▸ Material provided
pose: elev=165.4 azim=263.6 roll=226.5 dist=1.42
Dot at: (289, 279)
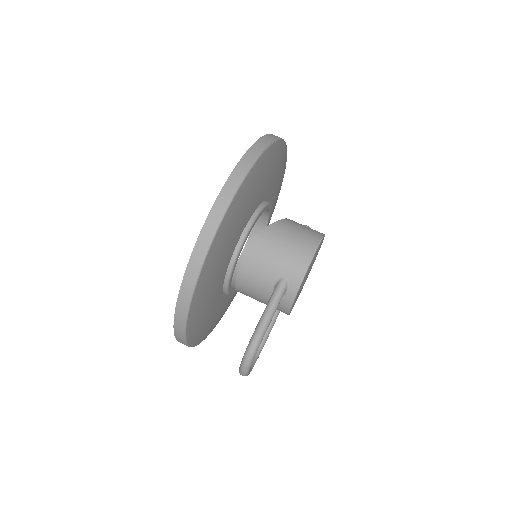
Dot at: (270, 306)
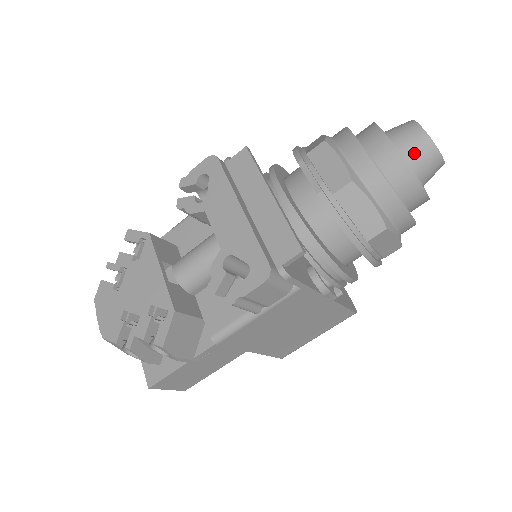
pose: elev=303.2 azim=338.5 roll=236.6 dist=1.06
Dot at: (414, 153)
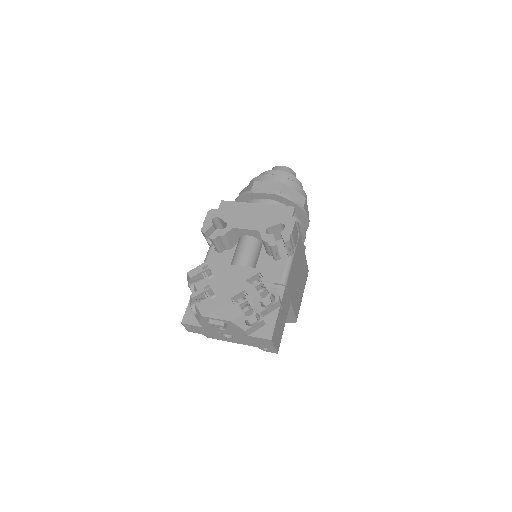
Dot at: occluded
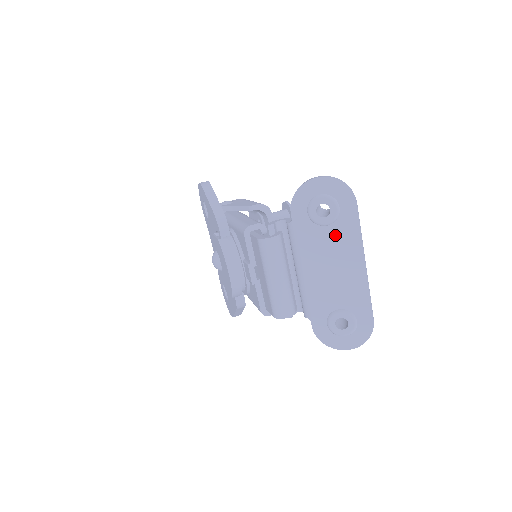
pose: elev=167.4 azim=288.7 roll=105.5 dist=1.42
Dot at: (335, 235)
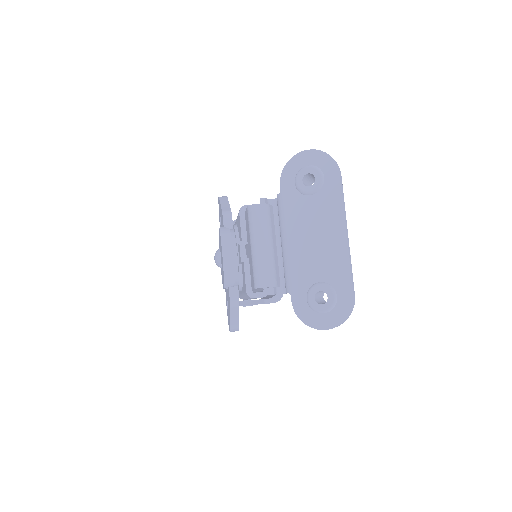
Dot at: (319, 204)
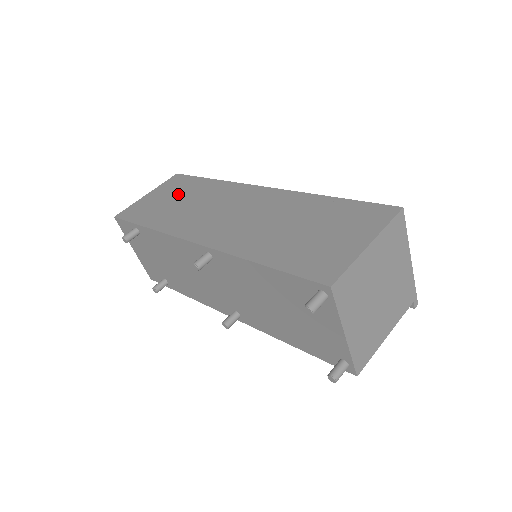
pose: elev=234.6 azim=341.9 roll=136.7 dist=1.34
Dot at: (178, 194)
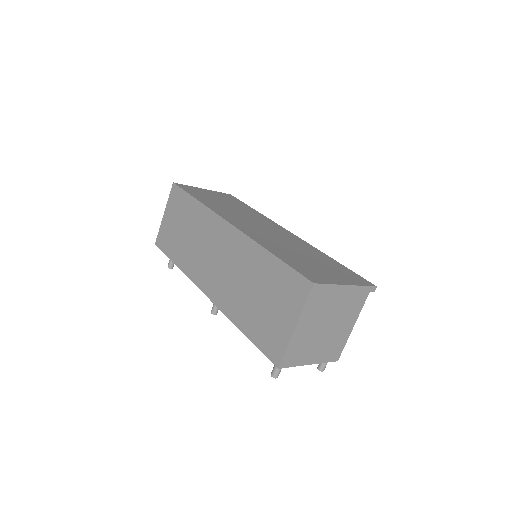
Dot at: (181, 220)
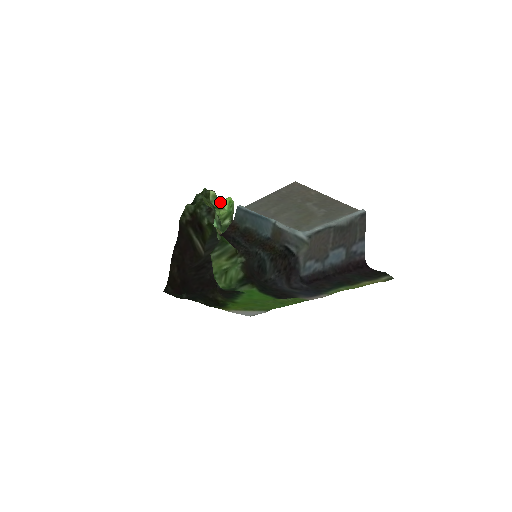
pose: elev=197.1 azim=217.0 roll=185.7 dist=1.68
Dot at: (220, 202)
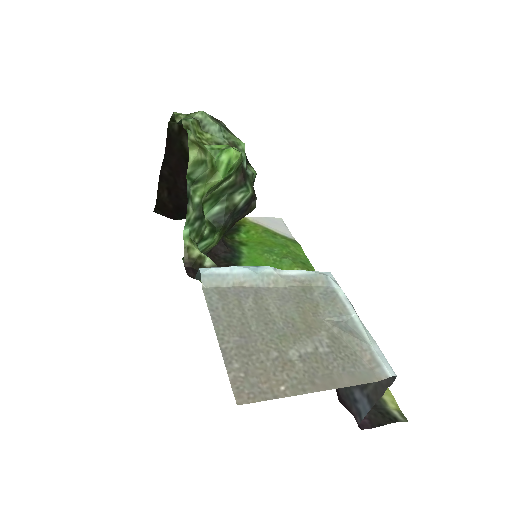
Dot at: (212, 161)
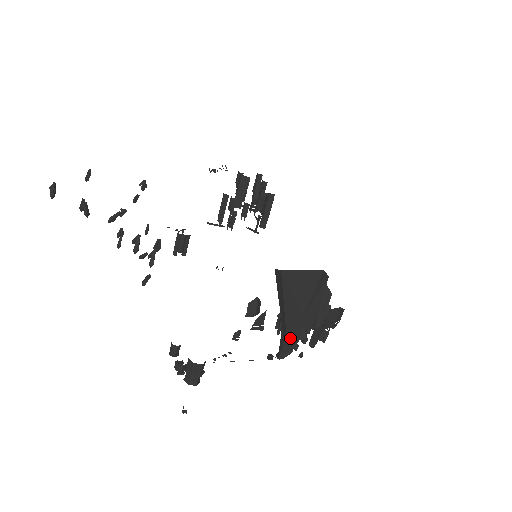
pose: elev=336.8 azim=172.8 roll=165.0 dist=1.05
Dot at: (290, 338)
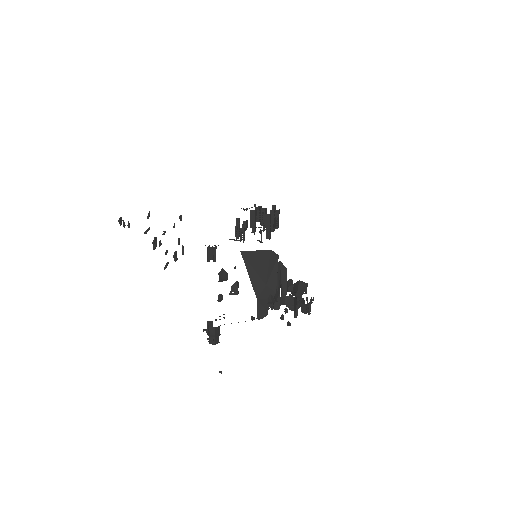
==
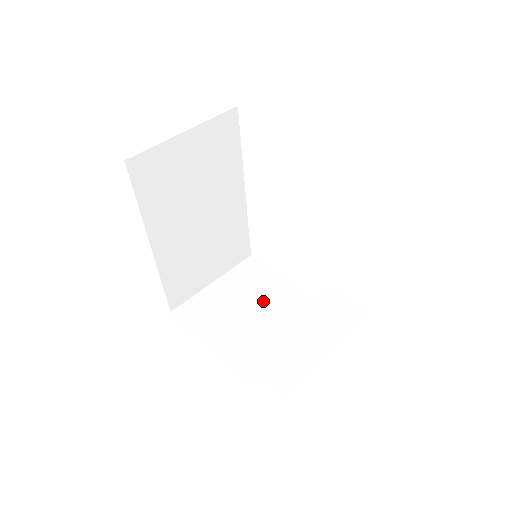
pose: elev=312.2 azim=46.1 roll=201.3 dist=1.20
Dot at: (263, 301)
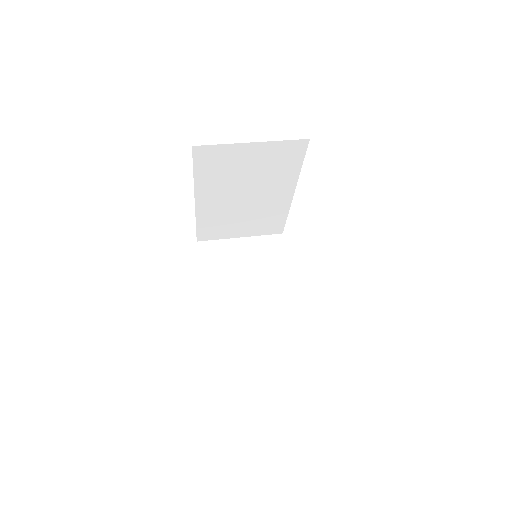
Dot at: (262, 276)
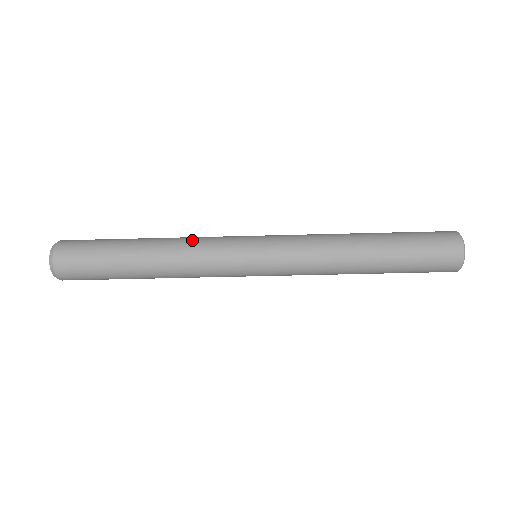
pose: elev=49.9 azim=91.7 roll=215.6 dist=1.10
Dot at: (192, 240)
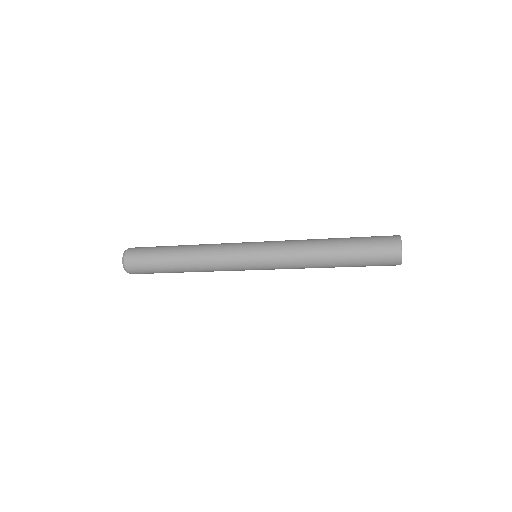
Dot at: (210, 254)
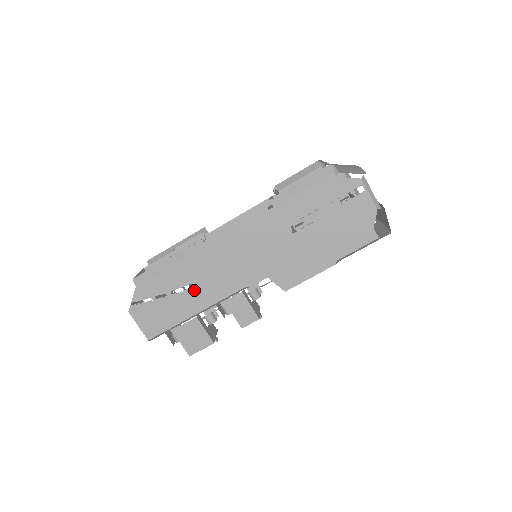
==
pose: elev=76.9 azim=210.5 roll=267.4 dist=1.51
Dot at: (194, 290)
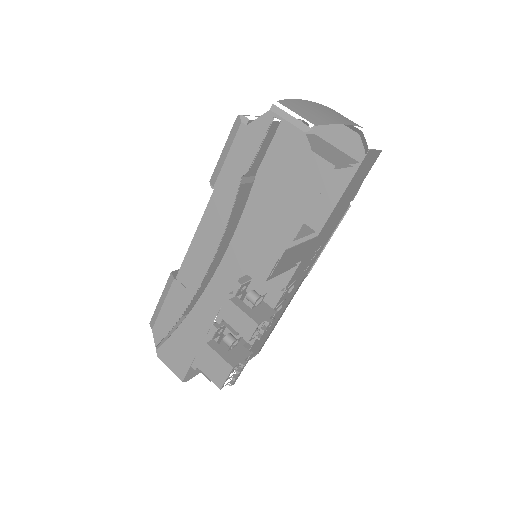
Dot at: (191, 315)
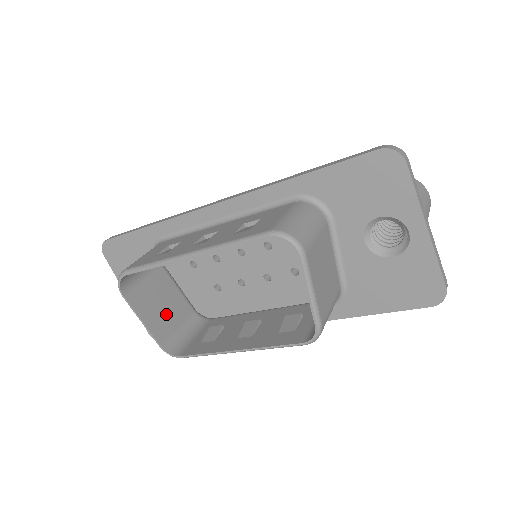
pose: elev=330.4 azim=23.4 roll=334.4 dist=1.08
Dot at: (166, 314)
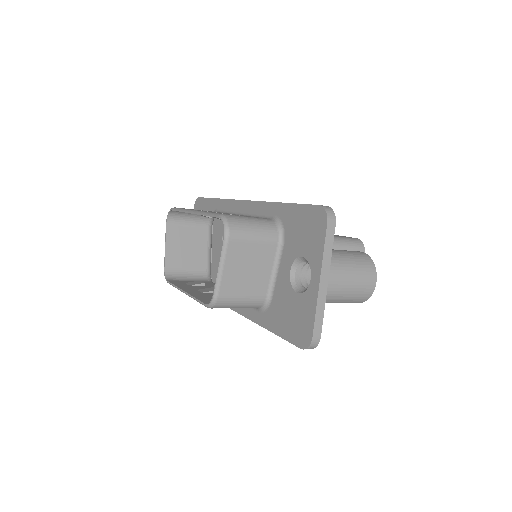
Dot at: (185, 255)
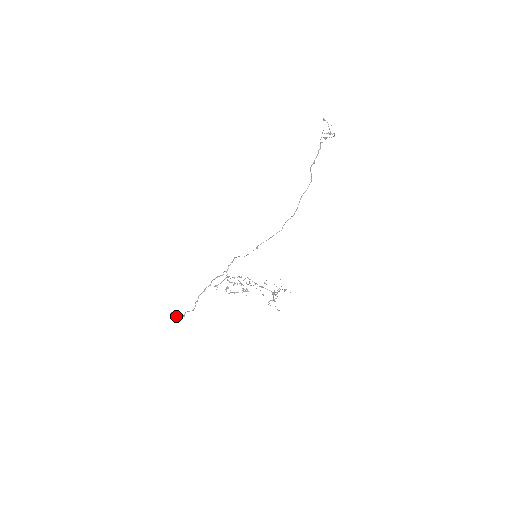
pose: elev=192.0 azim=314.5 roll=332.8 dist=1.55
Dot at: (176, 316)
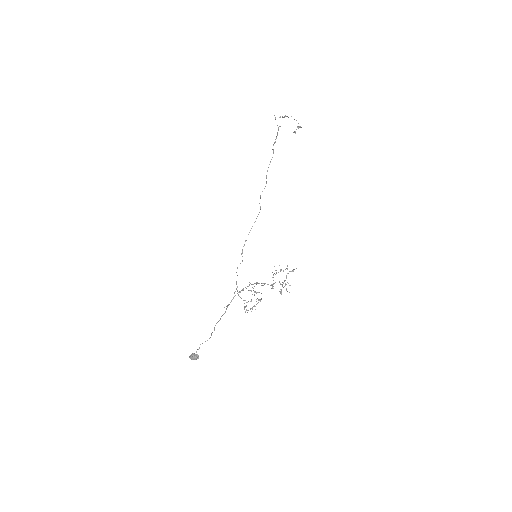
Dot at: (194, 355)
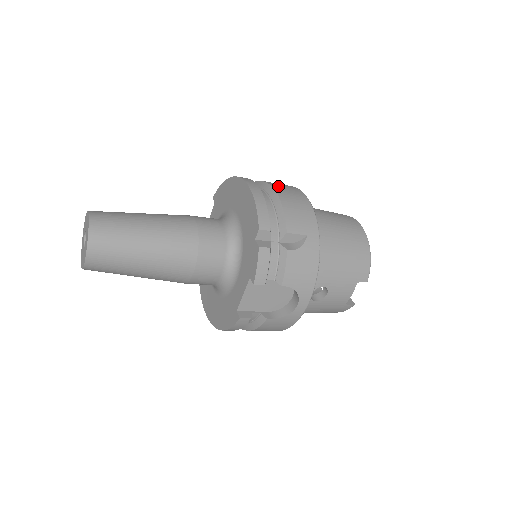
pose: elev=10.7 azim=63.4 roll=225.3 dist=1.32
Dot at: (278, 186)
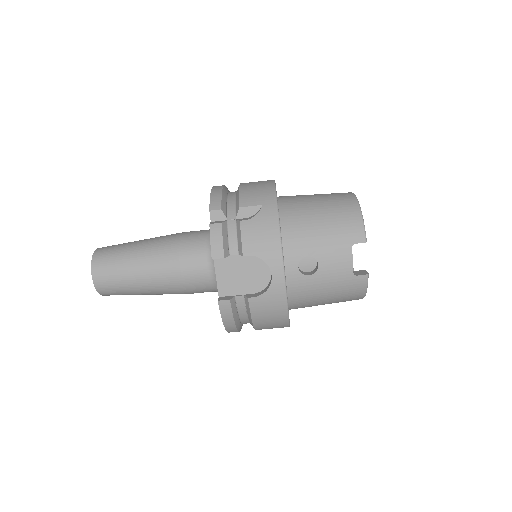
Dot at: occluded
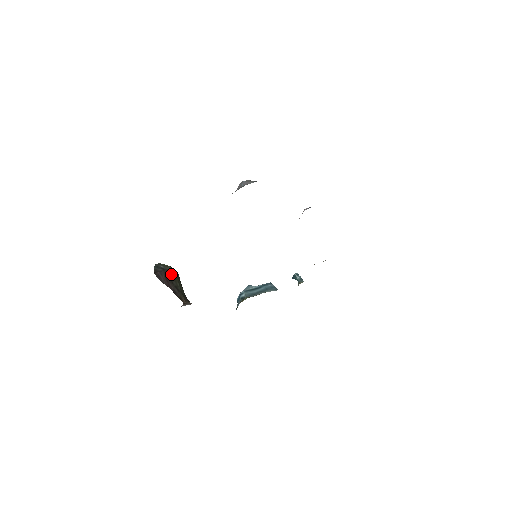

▸ Job
Begin at the line that has "pose: elev=303.2 azim=338.5" and stop after the line that has "Dot at: (212, 161)", writing those lines again with "dist" renamed to "distance" and nothing else changed. Leave the pictures out of your answer.

▸ Full solution
pose: elev=303.2 azim=338.5 roll=236.6 distance=1.06
Dot at: (414, 153)
Dot at: occluded
pose: elev=167.4 azim=288.7 roll=105.5 distance=1.42
Dot at: (335, 235)
Dot at: (319, 204)
pose: elev=234.6 azim=341.9 roll=136.7 distance=1.34
Dot at: (178, 194)
Dot at: (181, 220)
pose: elev=197.1 azim=217.0 roll=185.7 distance=1.68
Dot at: (220, 202)
Dot at: (212, 161)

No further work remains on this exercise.